15 avril 2021 Non Par Paul Rassat

« En grec, eskato veut dire la fin ultime. Donc, l’eschatologie est la réflexion sur la fin ultime de l’homme, de l’univers. Mais en grec ancien, skatos veut dire caca, et la scatologie consiste à traiter et analyser la merde. Vous ne trouvez pas que le parallèle est amer et cynique comme seuls les Grecs anciens savaient l’être ?

— Oui. Après tout, on parle toujours de fin ultime.

— Qu’il s’agisse de l’homme ou de ses déjections… Pour les Grecs, la différence tenait à un epsilon.

— …Pour les Grecs anciens, un destin de merde était presque une tautologie. »

« L’espoir est l’arme des faibles. »

La femme de Rocco Schiavone est tuée le 7 juillet 2007. 07/07/07. Le monde déjà complexe du policier explose. Doutes, amour, travail, honnêteté, amitiés, tout cohabitait plus ou moins bien jusqu’à ce jour fatidique. Rocco anti-héros navigue entre Rome et Aoste, passé et présent. Antonio Manzini construit une danse policière, intime, sociologique, philosophique. Les effets spéciaux, contrairement aux films de James Bond, y surgissent des tréfonds de l’âme humaine. Noire, grise, avec des fulgurances éclaboussées d’amour. Sentiments, émotions, pulsions, sensations forment une machinerie plus complexe que toutes les technologies. Comment l’espoir y trouve-t-il place?

À fleur de peau

Manzini traite en virtuose de cette dualité qui nous pousse aussi bien vers l’obscurité que vers la lumière. Il surnomme Skin l’un des personnages clé de ce roman. Skin. La peau. Intermédiaire, interface entre l’extérieur et l’intérieur. Le cinéma et la littérature d’action se limitent de plus en plus à l’extérieur spectaculaire. Manzini, comme Andrea Camilleri, fouillent, plongent, relient, donnent sens en élargissant la focale au lieu de la circonscrire au visible.

Approche quantique

Comme la physique de la même appellation, un bon romancier s’intéresse aux échanges de la matière et du rayonnement. Ce qui, via Antonio Manzini, nous renvoie à ce filage réalisé par le collectif MXM et Cyril Teste il y a quelques mois. Les personnages y sont des électrons libres à la trajectoire imprévisible. Se mêlent au jeu traditionnel sur la scène (premier plan) des videos en temps réel. Certaines proviennent d’un atelier d’artiste-mémoire culturelle qui occupe le centre de la scène (deuxième plan). Sur la façade de celui-ci sont projetées d’autres images, à la rencontre du passé et du présent. Sur la peau que forment des écrans modulables.

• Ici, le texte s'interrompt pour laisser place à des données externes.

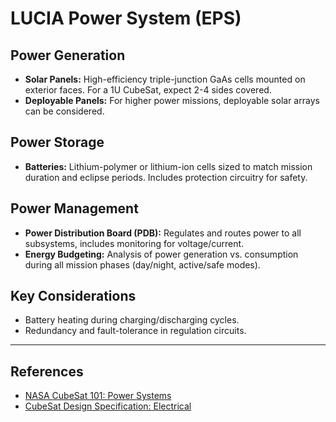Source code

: # LUCIA Power System (EPS)

## Power Generation

- **Solar Panels:** High-efficiency triple-junction GaAs cells mounted on exterior faces. For a 1U CubeSat, expect 2-4 sides covered.
- **Deployable Panels:** For higher power missions, deployable solar arrays can be considered.

## Power Storage

- **Batteries:** Lithium-polymer or lithium-ion cells sized to match mission duration and eclipse periods. Includes protection circuitry for safety.

## Power Management

- **Power Distribution Board (PDB):** Regulates and routes power to all subsystems, includes monitoring for voltage/current.
- **Energy Budgeting:** Analysis of power generation vs. consumption during all mission phases (day/night, active/safe modes).

## Key Considerations

- Battery heating during charging/discharging cycles.
- Redundancy and fault-tolerance in regulation circuits.

---

## References

- [NASA CubeSat 101: Power Systems](https://www.nasa.gov/sites/default/files/atoms/files/nasa_csli_cubesat_101_508.pdf)
- [CubeSat Design Specification: Electrical](https://www.cubesat.org/)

Le tout, enrichi encore par d’autres moyens de jeu et de représentation. Danse. Encore une fois, nous sommes des machines à effets spéciaux, notre corps, notre esprit y participent pleinement.

En attendant la reprise des théâtres, pourquoi ne pas lire Antonio Manzini ? La course des rats et les titres précédents.